The only easy day was yesterday.”

When an industry loses half of its revenue in six years, as is the case with newspapers, the motto of the elite U.S. Navy Seals certainly applies.

But so does this:

 “Hard work on the right things,” which was the title of a recent Seth Godin blog (and I would endorse creating an RSS feed of Seth’s Blog to get the full impact of his thoughts/advice).

 A recent Seth blog post:

I don’t think winners beat the competition because they work harder. And it’s not entirely clear they win because they have more creativity. The secret, I think, is in understanding what matters.

It’s not obvious and it changes. It changes by culture, by buyer, by product, and even by day of the week. But those that manage to capture the imagination, make sales, and grow are doing it by perfecting the things that matter and ignoring the rest.

Both parts are difficult, particularly when you are surrounded by people who insist on fretting about and working on the stuff that makes no difference at all.  

A good place to start understanding what matters in sales is to ask this question: What is my fastest growing sales product or revenue line?  Another good question: What am I selling that advertisers want to buy? It seems to me those are the places to spend a lot of energy.

Reuters reported in a recent analysis that, in the first quarter of 2012, digital advertising revenue at newspapers rose just 1% from the same quarter a year ago, marking the fifth straight quarter that digital growth has declined. The Reuters analysis blamed the rise of ad exchanges as one reason for the negative trends.

“For an industry savaged by the erosion of print advertising dollars, significantly boosting digital revenue is necessary for survival,” Reuters observed, with further commentary from Outsell Research analyst Ken Doctor: “The online share that newspapers are getting is smaller even though it’s the greatest goldmine of advertising growth we’ve seen in a generation.”  

What matters most for newspapers today is building a great digital franchise (while preserving print revenue at the same time).

At Digital First Media, the expectation is digital growth rates at a minimum of 30% a month year over year and up to 60% at some of our properties, while working hard to limit our print declines to single digits. Generally speaking, we are achieving those growth rates and print goals.   

What matters most in this case is how we are achieving these growth rates:

  • Leveraging and investing in our fastest growing revenue stream across the company. That is Ad Taxi, our multi-platform ad network supported by the Ad Taxi Exchange and a large and growing digital operations group that manages and optimises campaigns.

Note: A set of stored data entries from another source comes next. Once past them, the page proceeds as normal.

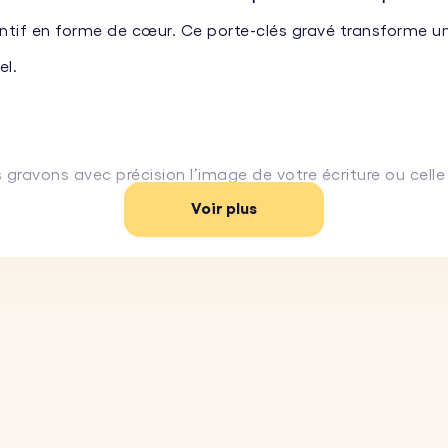
if en forme de cœur. Ce porte-clés gravé transforme un
el.
gravons avec précision l’image de votre écriture ou cell
Voir plus
de cœur offre la toile parfaite pour accueillir un mess
 en souvenir d’une personne chère.
ver l’écriture manuscrite sur la face avant et ajoutez u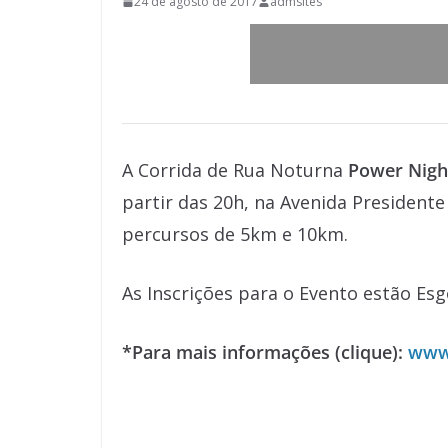
24 de agosto de 2017
admsites
A Corrida de Rua Noturna
Power Nigh
partir das 20h, na Avenida Presiden
percursos de 5km e 10km.
As Inscrições para o Evento estão Esg
*Para mais informações (clique):
www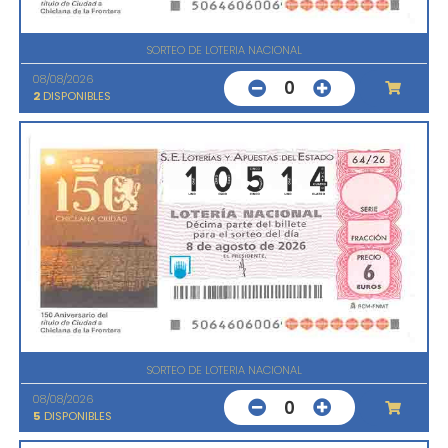
SORTEO DE LOTERIA NACIONAL
08/08/2026
0
2
DISPONIBLES
SORTEO DE LOTERIA NACIONAL
08/08/2026
0
5
DISPONIBLES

Ad Taxi is the heart of our digital sales strategy and is powering our digital growth.  

  • Increasing our commitment to training our sales organisation in a high level of digital fluency — expertise in selling premium inventory, search, mobile, social, video, exchange inventory in a bundled sales package that maximises an advertiser’s ROI.

  • Keeping every sales position filled, upgrading digitally savvy talent as we go, and reinvesting in additional sales pressure where we see opportunity.

  • A focus not only on growth rates but on our share of locally available digital dollars.

  • Effectively marketing the largest local audiences (print and digital combined) in our markets.

  • Effectively leveraging the sales productivity of the largest local sales force and content producers in all of our markets.

  • Fostering a super-competitive attitude within our sales organisations that allows us to compete effectively for digital market share against the digital-only competitors.

 These are the things that matter most to our company. 

 What are the things that matter most to your company?